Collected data
══════════
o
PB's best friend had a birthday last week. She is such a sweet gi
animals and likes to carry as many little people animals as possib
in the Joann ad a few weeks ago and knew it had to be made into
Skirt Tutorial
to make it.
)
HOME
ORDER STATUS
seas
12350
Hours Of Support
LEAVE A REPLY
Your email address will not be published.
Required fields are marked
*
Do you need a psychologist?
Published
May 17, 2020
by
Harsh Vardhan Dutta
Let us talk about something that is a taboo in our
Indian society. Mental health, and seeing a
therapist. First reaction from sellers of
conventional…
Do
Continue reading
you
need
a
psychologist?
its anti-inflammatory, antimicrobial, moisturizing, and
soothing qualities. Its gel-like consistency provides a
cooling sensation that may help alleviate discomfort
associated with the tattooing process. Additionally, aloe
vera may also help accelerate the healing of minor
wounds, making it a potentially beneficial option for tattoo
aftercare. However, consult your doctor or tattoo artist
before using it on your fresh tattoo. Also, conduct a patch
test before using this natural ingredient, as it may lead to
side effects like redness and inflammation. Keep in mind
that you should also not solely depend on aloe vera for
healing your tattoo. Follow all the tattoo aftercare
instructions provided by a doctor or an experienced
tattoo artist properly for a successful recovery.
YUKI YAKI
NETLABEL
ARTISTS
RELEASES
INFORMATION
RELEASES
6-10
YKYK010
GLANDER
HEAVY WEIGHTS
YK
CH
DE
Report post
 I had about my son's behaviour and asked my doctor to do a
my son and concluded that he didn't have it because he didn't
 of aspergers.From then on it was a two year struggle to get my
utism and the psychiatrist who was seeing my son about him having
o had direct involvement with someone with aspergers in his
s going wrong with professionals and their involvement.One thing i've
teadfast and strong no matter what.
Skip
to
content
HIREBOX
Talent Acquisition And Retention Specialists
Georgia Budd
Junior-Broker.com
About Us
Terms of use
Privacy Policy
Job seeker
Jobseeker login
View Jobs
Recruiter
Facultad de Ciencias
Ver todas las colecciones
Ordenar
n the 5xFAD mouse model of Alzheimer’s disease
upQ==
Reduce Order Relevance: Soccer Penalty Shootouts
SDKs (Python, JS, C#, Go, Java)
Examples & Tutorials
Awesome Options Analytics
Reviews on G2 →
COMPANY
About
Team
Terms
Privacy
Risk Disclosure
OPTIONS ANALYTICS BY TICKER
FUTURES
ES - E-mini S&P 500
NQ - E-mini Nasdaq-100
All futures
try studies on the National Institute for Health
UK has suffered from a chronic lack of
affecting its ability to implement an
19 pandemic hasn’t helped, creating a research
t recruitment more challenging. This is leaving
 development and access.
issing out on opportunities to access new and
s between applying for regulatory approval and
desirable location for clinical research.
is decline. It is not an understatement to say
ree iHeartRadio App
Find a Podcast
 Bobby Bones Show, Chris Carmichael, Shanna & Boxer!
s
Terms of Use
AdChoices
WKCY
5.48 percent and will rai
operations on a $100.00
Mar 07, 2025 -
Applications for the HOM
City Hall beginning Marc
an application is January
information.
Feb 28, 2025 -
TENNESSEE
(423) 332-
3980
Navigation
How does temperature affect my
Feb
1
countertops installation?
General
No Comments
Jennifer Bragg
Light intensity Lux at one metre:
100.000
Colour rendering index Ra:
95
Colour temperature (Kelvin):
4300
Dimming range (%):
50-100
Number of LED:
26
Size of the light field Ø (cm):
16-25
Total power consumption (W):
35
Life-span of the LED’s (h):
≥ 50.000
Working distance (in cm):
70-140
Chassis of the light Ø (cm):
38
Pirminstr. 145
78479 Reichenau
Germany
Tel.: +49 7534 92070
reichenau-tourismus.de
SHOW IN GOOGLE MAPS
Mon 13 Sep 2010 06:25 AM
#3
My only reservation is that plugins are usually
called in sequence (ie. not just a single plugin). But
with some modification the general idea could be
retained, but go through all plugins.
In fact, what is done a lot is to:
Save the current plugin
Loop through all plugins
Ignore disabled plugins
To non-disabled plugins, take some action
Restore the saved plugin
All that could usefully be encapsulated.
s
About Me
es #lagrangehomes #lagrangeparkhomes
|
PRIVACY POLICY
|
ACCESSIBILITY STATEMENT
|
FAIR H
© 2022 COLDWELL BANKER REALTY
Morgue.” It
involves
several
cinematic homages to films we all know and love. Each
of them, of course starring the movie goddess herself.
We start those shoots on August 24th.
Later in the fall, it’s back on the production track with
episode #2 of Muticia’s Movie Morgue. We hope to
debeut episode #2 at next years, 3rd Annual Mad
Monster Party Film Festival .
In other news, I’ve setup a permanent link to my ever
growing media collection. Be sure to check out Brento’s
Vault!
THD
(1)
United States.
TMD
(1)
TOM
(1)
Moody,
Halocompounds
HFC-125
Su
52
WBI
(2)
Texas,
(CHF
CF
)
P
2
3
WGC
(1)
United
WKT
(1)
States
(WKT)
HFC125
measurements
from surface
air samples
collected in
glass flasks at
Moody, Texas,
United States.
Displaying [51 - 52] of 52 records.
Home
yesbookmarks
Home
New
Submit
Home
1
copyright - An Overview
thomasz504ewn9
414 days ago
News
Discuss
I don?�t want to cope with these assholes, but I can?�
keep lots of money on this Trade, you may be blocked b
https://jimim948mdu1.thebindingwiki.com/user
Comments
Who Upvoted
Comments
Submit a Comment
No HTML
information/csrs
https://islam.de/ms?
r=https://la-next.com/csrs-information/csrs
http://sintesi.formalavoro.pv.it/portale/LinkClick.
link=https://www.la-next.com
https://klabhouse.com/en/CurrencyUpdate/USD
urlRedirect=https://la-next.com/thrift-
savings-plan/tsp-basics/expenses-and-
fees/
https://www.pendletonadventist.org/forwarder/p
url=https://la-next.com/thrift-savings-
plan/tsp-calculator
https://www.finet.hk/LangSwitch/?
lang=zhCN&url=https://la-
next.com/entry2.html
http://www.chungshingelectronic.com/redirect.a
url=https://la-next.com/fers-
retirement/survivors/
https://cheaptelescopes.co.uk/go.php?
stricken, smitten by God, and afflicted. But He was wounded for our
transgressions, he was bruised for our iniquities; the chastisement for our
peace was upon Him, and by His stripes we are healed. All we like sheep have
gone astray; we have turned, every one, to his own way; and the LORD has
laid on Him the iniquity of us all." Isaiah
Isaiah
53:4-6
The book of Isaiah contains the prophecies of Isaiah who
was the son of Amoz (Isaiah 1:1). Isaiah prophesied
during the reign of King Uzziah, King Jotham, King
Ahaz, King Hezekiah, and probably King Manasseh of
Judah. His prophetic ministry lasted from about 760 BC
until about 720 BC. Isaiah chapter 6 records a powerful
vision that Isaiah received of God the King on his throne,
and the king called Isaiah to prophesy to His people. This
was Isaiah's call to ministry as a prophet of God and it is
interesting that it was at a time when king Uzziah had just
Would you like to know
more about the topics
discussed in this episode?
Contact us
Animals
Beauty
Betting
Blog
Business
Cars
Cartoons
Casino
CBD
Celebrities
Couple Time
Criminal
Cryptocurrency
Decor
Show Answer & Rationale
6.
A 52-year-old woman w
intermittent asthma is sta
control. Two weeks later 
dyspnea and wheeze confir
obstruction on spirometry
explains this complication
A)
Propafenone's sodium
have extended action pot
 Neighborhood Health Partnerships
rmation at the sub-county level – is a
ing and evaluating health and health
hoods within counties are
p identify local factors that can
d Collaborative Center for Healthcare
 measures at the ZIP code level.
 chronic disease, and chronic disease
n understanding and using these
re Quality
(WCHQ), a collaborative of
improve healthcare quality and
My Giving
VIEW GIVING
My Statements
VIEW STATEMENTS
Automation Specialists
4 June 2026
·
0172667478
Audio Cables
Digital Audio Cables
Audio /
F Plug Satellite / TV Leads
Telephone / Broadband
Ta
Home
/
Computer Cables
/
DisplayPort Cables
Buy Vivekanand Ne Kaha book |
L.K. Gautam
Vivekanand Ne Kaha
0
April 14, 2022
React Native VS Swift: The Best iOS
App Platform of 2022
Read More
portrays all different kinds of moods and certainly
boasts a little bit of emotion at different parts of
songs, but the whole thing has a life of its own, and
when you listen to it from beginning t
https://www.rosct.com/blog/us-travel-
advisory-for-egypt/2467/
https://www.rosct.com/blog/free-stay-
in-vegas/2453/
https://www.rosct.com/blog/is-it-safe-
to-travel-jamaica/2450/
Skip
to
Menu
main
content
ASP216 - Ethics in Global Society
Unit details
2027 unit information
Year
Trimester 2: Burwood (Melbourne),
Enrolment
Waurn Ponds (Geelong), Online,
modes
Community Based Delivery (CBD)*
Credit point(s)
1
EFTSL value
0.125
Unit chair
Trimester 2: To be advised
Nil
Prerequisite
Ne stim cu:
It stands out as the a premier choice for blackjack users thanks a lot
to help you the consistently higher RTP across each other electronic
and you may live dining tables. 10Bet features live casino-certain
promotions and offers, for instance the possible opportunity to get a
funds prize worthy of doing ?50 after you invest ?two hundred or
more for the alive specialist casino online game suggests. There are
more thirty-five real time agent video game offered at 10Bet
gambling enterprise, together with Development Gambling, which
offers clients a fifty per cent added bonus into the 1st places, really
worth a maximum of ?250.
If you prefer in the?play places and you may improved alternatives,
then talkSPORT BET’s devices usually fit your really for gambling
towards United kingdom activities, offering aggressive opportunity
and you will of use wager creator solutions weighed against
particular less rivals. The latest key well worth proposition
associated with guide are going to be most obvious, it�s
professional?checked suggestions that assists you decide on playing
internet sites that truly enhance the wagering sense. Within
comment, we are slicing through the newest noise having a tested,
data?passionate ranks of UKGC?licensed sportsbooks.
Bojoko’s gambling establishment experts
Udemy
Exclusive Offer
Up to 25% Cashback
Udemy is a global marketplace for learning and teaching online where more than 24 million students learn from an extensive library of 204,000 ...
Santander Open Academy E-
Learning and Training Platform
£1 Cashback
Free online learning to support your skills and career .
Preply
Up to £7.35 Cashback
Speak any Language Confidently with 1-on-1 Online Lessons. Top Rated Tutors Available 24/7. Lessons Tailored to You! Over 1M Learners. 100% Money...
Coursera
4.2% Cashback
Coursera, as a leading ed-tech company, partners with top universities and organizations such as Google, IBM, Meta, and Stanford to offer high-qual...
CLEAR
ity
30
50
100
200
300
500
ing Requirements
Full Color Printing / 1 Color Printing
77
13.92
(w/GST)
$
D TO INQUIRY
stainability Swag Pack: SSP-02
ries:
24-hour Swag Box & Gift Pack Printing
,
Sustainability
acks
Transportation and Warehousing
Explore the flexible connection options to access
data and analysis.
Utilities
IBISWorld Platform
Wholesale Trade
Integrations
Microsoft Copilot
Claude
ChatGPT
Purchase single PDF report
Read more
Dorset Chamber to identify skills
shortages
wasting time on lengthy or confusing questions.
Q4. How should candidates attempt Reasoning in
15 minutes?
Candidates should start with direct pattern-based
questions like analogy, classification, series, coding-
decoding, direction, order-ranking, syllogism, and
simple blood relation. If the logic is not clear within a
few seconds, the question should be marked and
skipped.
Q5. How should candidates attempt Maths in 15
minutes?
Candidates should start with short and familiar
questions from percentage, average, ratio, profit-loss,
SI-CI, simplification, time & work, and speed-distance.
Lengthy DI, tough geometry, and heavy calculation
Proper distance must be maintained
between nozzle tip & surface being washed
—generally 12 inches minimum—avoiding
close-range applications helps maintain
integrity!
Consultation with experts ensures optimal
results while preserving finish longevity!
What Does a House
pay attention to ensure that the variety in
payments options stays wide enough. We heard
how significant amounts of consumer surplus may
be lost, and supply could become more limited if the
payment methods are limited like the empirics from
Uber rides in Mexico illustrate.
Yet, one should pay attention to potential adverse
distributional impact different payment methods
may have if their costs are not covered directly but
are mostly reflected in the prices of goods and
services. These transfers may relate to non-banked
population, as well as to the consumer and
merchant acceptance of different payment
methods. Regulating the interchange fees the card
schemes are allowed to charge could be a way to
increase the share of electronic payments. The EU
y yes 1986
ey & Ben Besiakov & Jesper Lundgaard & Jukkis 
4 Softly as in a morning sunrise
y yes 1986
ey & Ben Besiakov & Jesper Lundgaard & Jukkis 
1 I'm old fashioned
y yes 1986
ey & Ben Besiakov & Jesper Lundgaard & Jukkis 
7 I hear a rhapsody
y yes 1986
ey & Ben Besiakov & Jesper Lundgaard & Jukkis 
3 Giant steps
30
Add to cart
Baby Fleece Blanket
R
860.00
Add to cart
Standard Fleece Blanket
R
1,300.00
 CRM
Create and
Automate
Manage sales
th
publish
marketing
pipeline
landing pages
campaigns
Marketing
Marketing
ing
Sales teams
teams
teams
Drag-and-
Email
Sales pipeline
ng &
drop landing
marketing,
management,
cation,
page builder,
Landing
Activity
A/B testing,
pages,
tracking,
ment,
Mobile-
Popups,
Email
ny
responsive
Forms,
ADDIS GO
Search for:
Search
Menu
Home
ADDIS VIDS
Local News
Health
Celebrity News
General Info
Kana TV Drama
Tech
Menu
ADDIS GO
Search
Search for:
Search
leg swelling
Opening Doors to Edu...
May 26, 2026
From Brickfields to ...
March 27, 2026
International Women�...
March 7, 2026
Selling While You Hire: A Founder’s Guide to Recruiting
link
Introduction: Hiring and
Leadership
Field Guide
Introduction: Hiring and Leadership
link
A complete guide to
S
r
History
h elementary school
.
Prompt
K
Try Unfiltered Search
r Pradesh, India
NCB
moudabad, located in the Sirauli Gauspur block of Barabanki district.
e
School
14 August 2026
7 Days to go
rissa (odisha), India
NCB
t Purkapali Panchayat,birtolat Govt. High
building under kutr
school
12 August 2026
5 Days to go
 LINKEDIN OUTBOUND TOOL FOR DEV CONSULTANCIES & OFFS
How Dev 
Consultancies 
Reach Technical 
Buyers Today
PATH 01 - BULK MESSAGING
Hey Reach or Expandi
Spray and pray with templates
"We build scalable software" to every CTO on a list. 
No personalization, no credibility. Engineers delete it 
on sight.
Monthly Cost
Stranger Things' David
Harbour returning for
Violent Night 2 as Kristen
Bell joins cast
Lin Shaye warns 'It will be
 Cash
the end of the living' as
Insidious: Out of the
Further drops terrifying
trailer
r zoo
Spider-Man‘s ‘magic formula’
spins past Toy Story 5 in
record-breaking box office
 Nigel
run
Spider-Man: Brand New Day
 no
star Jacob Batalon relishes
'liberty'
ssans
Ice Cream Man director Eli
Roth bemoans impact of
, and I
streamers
══════════
* **What to do**: Exactly as written, repeat each line from the beginning of the data above to the line containing "Your email address will not be published.", inclusive.

* **Written reply**:
o
PB's best friend had a birthday last week. She is such a sweet gi
animals and likes to carry as many little people animals as possib
in the Joann ad a few weeks ago and knew it had to be made into
Skirt Tutorial
to make it.
)
HOME
ORDER STATUS
seas
12350
Hours Of Support
LEAVE A REPLY
Your email address will not be published.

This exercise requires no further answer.